IHRE AUFGABEN
**a)** Was besagt Artikel 42 des Grundgesetzes laut dem Auszug?
**b)** Kopieren Sie aus dem Auszug den Abschnitt, der bei den Worten „Artikel 42 Grundgesetz" beginnt und nach den Worten „parlamentarischen Kontrolle mehr." endet.

Das ist inzischen völlig unerheblich, wer was sagt, weil die meisten eben nichts mehr sagen. Denn die Arbeitsabläufe des Bundestages entsprechen ohnehin immer weniger den Geboten des Grundgesetzes und produzieren damit verfassungswidrige Gesetze am laufenden Meter.
Artikel 42 Grundgesetz besagt "Der Bundestag verhandelt öffentlich". Tatsächlich wird diese Regel gleich durch einen doppelten Mißbrauch ausgehebelt: zum einen ist da die unselige Sitte, Parlamentsreden nicht mehr vor dem Plenum zu halten, sondern lediglich in Schriftform "zu Protokoll" zu geben und die eigentliche Arbeit sodann in die - nichtöffentlichen! - Ausschüsse zu verlagern. Deren Arbeit ist allerdings jeder öffentlichen Kontrolle entzogen. Honi soit qui mal y pense. Sodann noch die vielfältige Verschränkung mit Verbands- und Lobbyinteressen, dank derer private Verbandsleute in Ministerien sitzen und Gesetzentwürfe zum Wohle ihrer eigentlichen Herren mitstricken. Dazu kommt schlußendlich noch die bekannte Regelung "das Nähere regelt eine Durchführungsverordnung". Die aber wird von der Verwaltung produziert und unterliegt überhaupt keiner parlamentarischen Kontrolle mehr.
Zu gut Deutsch: unser demokratisches System ist in Wirklichkeit zu einem ausgehöhlten, potemkinschen Dorf verkommen.

DATENSATZAUSZÜGE
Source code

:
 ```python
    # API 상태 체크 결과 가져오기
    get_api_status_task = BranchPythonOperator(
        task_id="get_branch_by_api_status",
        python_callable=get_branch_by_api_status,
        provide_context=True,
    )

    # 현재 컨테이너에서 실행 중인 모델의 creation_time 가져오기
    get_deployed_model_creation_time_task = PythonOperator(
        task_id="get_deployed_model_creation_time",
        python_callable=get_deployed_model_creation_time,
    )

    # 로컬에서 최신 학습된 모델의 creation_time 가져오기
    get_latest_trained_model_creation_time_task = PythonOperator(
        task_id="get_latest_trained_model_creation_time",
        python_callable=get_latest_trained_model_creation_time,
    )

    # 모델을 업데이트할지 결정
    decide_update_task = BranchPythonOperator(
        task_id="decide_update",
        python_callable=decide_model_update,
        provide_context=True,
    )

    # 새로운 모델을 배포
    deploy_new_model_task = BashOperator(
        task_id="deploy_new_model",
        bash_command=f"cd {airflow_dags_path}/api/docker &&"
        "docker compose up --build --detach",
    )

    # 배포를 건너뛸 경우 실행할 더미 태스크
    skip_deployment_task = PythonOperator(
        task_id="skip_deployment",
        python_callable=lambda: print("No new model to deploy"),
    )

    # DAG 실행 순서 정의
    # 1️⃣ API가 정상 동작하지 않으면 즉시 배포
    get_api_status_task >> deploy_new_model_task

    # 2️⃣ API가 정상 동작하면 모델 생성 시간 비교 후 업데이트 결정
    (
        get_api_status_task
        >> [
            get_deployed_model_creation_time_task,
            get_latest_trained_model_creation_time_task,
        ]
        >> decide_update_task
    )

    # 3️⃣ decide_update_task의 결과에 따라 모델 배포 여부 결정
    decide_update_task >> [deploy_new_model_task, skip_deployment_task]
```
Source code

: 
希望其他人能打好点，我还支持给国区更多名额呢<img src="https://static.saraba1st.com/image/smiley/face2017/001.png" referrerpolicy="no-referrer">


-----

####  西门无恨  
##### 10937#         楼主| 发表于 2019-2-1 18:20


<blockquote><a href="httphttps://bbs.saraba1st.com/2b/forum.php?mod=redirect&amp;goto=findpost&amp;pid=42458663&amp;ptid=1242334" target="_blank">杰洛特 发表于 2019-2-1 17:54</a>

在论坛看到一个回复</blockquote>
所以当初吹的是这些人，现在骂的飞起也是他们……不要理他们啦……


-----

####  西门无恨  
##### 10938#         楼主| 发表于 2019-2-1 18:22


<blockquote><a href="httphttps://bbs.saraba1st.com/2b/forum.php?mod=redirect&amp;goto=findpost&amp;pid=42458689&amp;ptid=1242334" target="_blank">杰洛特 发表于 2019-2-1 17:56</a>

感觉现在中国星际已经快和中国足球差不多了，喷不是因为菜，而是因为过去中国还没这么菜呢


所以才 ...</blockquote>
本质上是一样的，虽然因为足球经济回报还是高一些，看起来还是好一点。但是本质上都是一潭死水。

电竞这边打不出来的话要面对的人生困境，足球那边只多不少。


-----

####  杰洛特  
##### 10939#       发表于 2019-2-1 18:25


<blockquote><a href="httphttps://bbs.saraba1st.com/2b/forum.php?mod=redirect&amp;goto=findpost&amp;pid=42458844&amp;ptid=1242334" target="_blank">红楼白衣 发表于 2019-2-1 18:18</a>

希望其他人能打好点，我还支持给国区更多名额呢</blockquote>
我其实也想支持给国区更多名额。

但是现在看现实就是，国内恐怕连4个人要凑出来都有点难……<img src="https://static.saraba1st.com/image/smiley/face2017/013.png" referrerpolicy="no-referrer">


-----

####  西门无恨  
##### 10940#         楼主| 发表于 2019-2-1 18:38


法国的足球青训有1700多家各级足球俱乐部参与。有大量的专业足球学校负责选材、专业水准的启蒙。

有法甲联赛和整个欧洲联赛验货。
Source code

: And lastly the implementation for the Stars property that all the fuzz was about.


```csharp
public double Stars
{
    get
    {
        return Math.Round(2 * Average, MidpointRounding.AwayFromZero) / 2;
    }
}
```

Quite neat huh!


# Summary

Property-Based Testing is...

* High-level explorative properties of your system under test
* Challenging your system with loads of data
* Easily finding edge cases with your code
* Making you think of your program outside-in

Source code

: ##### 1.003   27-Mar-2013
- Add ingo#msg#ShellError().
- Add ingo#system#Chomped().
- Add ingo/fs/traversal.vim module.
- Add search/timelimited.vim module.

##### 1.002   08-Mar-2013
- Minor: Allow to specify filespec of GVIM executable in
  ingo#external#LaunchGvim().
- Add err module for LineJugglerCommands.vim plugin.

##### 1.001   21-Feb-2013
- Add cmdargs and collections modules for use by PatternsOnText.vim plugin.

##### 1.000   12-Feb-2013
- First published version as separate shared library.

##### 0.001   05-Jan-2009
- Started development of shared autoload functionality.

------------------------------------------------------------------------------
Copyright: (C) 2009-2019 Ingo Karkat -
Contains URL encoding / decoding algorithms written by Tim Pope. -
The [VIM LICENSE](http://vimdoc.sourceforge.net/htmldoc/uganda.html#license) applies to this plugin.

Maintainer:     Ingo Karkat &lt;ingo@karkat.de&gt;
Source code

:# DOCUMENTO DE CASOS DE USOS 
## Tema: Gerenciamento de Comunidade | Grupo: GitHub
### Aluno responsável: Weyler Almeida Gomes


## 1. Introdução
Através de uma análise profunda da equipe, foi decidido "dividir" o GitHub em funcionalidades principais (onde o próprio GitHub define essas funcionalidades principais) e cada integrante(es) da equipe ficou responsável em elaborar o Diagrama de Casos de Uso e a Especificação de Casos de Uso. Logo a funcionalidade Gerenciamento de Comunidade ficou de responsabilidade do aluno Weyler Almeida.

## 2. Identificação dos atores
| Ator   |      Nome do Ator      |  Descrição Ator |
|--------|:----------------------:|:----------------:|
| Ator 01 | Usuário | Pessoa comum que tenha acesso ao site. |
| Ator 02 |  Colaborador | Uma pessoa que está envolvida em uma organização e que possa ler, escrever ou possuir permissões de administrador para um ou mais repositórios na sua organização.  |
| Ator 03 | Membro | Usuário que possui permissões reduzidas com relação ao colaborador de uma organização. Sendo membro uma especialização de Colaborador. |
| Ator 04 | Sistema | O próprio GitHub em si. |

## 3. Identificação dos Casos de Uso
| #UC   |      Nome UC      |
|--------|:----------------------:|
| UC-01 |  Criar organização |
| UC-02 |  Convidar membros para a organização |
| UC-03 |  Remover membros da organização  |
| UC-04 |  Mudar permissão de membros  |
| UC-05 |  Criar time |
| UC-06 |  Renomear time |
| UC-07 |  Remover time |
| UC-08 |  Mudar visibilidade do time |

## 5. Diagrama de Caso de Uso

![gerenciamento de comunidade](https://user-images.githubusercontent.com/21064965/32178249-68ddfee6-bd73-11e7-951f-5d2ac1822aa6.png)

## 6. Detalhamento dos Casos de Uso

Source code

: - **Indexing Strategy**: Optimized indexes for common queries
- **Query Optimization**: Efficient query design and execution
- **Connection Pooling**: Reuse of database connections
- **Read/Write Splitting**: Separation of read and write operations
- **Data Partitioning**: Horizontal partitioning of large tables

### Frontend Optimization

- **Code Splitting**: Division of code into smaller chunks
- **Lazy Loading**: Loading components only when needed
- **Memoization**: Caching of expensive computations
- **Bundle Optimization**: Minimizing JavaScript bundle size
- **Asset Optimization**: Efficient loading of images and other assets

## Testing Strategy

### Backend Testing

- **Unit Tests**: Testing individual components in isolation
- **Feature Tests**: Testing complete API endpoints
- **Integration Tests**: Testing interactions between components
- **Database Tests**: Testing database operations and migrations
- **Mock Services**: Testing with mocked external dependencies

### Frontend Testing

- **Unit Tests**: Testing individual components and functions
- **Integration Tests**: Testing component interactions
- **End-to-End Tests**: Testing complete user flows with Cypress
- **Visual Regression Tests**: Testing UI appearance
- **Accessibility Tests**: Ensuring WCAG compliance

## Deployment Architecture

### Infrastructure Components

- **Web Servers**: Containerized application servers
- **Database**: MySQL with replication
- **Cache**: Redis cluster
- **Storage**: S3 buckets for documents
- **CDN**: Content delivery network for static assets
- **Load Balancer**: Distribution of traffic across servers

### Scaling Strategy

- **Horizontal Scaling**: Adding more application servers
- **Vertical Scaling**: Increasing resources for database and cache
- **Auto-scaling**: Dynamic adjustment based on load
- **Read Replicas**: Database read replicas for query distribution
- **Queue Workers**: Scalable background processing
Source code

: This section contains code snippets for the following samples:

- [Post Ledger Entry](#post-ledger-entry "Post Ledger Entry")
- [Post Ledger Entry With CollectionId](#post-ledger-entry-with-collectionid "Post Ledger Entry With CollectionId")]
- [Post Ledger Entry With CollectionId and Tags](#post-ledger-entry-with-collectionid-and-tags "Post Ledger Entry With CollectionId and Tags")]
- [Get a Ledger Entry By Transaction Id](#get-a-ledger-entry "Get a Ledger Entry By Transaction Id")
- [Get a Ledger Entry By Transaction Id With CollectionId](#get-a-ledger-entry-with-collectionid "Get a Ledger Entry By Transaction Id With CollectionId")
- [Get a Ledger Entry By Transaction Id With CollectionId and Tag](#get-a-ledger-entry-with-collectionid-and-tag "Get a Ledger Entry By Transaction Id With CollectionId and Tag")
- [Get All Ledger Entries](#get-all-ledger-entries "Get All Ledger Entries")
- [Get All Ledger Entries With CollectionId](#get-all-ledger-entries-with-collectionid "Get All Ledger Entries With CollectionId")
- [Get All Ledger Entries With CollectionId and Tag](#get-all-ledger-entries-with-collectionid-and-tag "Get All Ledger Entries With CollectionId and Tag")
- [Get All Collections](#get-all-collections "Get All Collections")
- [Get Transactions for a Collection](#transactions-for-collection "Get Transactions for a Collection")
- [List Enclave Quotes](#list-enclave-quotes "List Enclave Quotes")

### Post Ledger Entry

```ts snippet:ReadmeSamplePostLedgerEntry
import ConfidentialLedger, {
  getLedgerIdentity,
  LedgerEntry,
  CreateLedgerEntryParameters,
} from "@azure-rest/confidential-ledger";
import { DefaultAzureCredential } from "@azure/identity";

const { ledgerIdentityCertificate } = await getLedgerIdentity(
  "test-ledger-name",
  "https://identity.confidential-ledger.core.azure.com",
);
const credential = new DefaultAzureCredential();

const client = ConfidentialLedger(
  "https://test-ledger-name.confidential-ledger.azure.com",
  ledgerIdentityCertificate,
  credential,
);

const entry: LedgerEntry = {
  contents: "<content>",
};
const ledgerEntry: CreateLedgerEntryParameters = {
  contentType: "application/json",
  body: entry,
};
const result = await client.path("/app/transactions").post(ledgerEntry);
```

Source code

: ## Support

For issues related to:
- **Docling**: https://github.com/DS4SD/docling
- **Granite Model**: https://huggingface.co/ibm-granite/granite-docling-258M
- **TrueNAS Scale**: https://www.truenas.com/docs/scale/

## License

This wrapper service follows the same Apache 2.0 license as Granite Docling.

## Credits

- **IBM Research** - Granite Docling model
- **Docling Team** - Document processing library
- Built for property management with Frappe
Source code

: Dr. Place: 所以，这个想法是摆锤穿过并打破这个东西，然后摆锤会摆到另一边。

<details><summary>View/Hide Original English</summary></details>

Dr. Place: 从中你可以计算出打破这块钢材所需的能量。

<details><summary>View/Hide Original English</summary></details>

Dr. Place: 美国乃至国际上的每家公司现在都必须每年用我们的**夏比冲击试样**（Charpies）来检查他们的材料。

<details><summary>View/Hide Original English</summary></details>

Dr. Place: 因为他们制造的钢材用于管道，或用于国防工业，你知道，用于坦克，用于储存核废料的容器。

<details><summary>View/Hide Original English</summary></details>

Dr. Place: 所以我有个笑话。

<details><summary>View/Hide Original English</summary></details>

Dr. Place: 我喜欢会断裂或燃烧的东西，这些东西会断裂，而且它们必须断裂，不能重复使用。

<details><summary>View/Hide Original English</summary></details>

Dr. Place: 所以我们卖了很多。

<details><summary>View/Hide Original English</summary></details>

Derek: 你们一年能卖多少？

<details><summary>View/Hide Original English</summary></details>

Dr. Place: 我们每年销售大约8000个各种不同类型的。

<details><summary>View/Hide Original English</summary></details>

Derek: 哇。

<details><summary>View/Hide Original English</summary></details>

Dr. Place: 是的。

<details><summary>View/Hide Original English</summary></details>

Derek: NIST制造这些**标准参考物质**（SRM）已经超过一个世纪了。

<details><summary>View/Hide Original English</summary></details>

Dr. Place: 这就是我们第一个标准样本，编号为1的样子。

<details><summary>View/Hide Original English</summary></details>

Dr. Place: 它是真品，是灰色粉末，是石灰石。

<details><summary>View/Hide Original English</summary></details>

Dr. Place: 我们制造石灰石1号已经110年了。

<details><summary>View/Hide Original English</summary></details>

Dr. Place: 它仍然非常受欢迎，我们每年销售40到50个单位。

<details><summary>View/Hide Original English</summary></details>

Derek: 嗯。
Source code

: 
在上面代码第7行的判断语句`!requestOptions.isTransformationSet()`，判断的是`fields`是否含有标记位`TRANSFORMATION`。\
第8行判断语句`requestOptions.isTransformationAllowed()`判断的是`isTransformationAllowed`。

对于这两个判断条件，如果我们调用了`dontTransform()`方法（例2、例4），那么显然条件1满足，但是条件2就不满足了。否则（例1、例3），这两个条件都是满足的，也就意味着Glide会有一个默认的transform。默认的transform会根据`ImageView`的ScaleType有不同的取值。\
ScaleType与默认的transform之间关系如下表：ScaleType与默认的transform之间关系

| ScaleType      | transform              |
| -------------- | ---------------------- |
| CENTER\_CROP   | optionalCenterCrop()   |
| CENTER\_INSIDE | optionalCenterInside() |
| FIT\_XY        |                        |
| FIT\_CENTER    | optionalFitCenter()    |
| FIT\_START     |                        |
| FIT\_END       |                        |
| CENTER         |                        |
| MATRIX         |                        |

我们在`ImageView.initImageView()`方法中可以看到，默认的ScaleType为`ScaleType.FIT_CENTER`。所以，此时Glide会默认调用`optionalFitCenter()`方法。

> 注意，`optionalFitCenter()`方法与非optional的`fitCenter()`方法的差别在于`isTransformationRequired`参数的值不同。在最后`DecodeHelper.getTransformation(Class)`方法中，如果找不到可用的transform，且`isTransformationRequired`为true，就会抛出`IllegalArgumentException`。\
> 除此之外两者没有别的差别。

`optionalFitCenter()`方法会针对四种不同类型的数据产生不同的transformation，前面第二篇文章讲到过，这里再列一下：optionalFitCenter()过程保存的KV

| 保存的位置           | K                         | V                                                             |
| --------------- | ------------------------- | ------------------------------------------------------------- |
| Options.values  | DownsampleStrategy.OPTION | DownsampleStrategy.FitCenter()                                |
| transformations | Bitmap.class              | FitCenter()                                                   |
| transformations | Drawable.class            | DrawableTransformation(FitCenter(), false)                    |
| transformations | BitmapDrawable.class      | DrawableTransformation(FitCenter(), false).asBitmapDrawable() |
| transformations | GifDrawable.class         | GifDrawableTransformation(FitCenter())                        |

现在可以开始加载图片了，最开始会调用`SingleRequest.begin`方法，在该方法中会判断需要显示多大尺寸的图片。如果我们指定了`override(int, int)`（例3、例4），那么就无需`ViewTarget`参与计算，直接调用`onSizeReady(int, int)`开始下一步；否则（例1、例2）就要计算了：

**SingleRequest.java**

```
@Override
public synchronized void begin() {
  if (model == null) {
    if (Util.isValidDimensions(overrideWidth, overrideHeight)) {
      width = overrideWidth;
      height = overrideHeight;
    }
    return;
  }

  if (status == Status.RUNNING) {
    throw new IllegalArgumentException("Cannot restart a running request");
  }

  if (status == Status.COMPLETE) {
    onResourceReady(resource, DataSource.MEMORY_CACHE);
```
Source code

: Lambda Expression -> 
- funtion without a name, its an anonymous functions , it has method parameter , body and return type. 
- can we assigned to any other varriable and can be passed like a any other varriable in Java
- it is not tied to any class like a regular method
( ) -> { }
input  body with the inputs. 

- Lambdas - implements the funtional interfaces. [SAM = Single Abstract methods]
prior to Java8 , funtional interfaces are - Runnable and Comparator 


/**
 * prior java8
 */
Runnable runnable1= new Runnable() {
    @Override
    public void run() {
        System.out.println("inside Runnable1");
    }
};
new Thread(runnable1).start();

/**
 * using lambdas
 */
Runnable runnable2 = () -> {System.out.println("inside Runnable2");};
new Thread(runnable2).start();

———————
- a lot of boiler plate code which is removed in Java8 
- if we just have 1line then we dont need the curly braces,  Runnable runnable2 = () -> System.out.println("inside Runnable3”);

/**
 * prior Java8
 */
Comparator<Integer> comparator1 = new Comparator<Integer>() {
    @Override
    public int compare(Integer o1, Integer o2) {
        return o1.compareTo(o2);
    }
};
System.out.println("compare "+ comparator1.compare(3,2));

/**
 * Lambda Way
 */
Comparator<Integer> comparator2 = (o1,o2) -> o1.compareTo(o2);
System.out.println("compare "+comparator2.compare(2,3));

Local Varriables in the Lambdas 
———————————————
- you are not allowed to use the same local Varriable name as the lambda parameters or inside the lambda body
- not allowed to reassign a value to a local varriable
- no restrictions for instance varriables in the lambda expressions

ANTWORTEN PRO PUNKT
**a)** „Der Bundestag verhandelt öffentlich."

**b)**
Artikel 42 Grundgesetz besagt "Der Bundestag verhandelt öffentlich". Tatsächlich wird diese Regel gleich durch einen doppelten Mißbrauch ausgehebelt: zum einen ist da die unselige Sitte, Parlamentsreden nicht mehr vor dem Plenum zu halten, sondern lediglich in Schriftform "zu Protokoll" zu geben und die eigentliche Arbeit sodann in die - nichtöffentlichen! - Ausschüsse zu verlagern. Deren Arbeit ist allerdings jeder öffentlichen Kontrolle entzogen. Honi soit qui mal y pense. Sodann noch die vielfältige Verschränkung mit Verbands- und Lobbyinteressen, dank derer private Verbandsleute in Ministerien sitzen und Gesetzentwürfe zum Wohle ihrer eigentlichen Herren mitstricken. Dazu kommt schlußendlich noch die bekannte Regelung "das Nähere regelt eine Durchführungsverordnung". Die aber wird von der Verwaltung produziert und unterliegt überhaupt keiner parlamentarischen Kontrolle mehr.